* ACTIVITY *
Your copy of the data should leave out the images and match everything else exactly.

━━━━━ MATERIAL FOR THIS EXERCISE

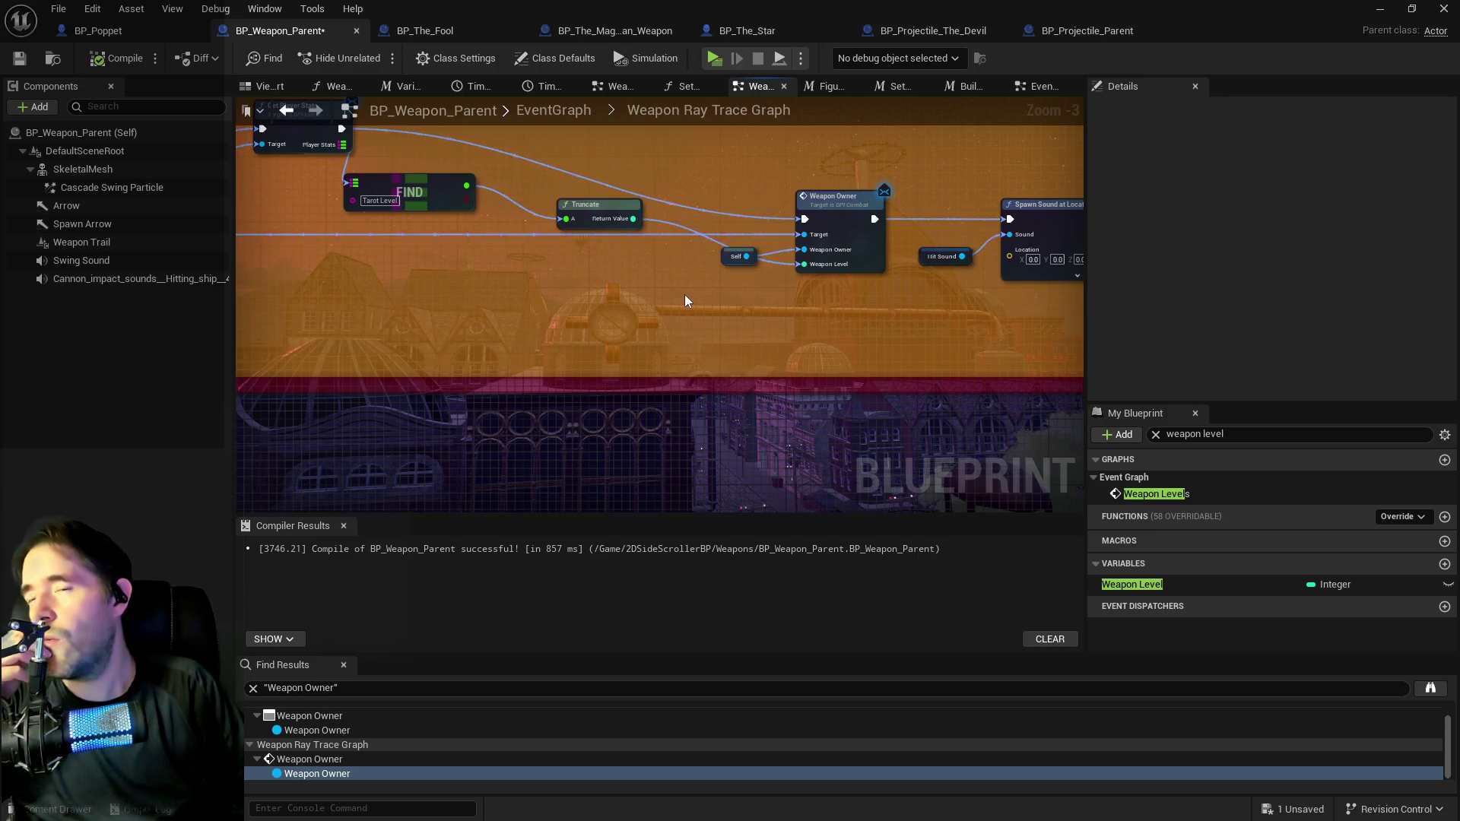
pyautogui.click(336, 730)
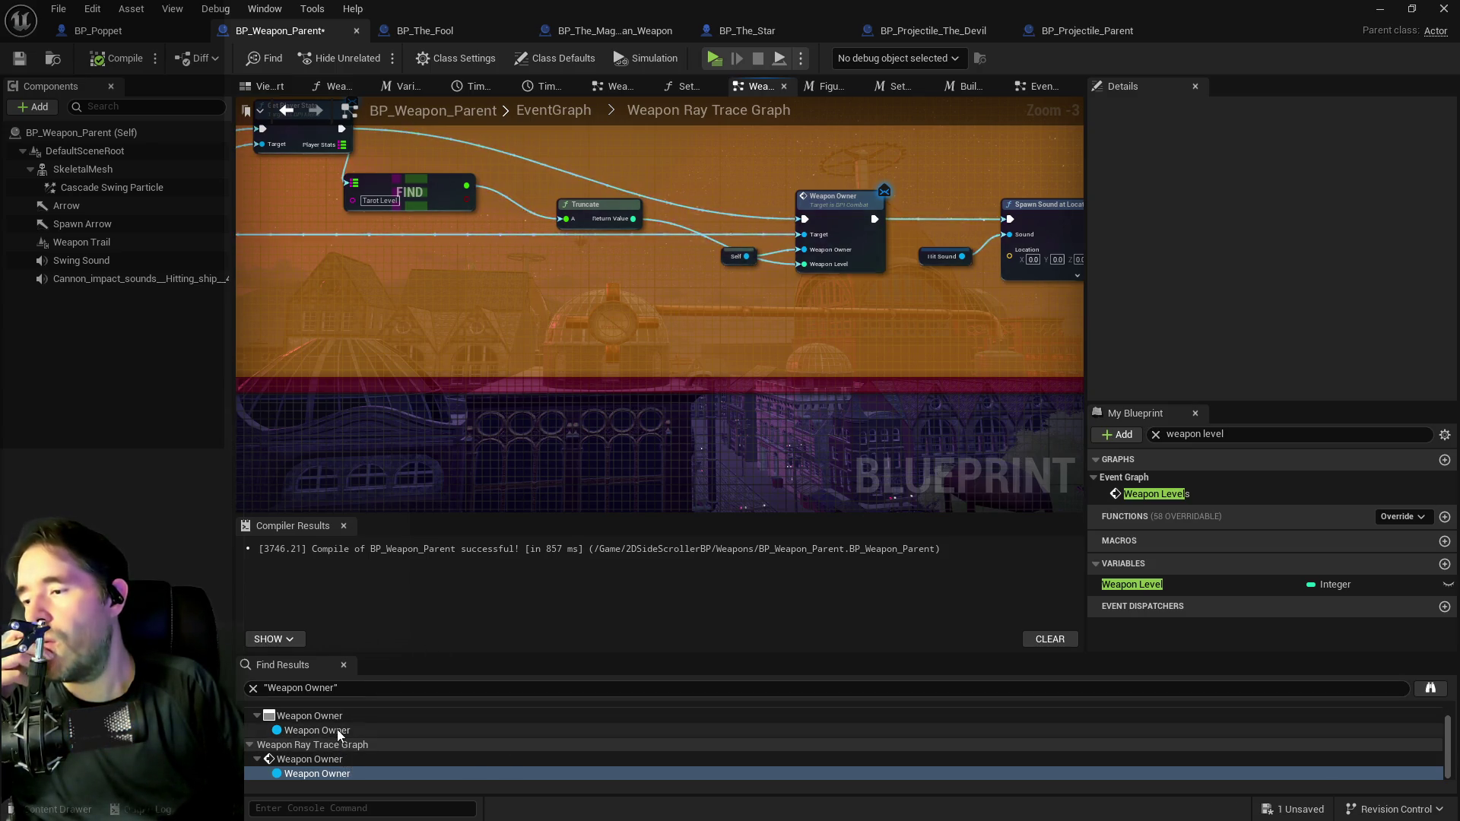
# Look over the Weapon Owner function and jump to the Weapon Levels event definition.
pyautogui.moveTo(545, 371)
pyautogui.mouseDown()
pyautogui.moveTo(733, 375)
pyautogui.moveTo(466, 365)
pyautogui.mouseUp()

━━━━━━━━━━

* FINISHED TASK *
pyautogui.click(336, 730)
# Look over the Weapon Owner function and jump to the Weapon Levels event definition.
pyautogui.moveTo(545, 371)
pyautogui.mouseDown()
pyautogui.moveTo(733, 375)
pyautogui.moveTo(466, 365)
pyautogui.mouseUp()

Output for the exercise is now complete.